Luckily Rancho Gordo is leading that campaign. This is a company out in Napa Valley in California that sells heirloom bean varieties – getting us past the old canned lima and kidney beans and into the exciting territory of the scarlet runners and Mexican varieties like Rebosero and Ayocote Morado, plucked from obscurity through their partnership with central Mexican farmers, the Rancho Gordo/Xoxoc project. Aside from the inherently fun cultural and culinary project, Rancho Gordo is helping to turn the beans from the also-ran on the plate into a gourmet staple that we can get just as excited about as any fancy tomatoes or obscure chicken breeds.

These bean varieties might be inherently tasty, and they might be great because Rancho Gordo places a lot of attention on selling fresh beans (after a few years dry beans decline in quality, so what you buy in the supermarket might be too old to cook up well and taste good), but either way I (Bernard Brown) decided to put in an order (note that this was full price – no special deals involved) for a big box of heirloom beans to try for myself. I’ll be working on a variety per week, so stay tuned for recipes featuring them.

First up, the Ojo de Cabra! That translates into Eye of the Goat (I’m sure some of you are sighing in relief that we’re not cooking up goat eyeballs), and Rancho Gordo’s website was emphatic that it is a great bean to cook very simply. All I did was cook them with onion and garlic and eat them with some salsa, and sure enough they were delicious – hearty with a little bit of a roasted corn flavor in there.

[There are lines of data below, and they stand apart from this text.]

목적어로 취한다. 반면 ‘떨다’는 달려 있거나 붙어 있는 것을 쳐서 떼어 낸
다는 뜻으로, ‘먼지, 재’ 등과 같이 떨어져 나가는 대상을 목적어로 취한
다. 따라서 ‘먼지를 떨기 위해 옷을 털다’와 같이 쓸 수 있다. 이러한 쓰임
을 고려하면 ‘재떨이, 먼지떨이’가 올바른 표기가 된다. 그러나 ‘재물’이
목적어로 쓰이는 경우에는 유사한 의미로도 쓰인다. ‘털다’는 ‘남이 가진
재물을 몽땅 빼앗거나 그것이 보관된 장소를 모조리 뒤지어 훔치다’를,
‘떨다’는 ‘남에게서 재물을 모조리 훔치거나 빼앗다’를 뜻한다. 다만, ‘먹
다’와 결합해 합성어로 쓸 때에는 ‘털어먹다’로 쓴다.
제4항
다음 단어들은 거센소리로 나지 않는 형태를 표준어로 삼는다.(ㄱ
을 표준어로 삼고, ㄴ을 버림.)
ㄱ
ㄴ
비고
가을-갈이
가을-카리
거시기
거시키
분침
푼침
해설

Exactly how did I cook them? Well, my tool of choice is a pressure cooker for speed (about 20 minutes) but a friend I spoke with is a crock pot devotee (more time, less attention), and you could also just take the hour or so and cook them on the stove top – all these assume soaking ahead of time.

Here is the bag o’beans, straight out of the Rancho Gordo box:

Ojo de Cabra in bag

I soaked them (I did the whole 1 lb at once) in the pressure cooker, starting first thing in the morning to be cooked in the late afternoon. soaked ojo de cabra beans

I added 2 chopped medium onions and three cloves of garlic before cooking, added some more water to cover them by about an inch, and then cooked them for 20 minutes in the pressure cooker.

chopped garlicchopped onion

And here they are with a little bit of salsa on top – perfect!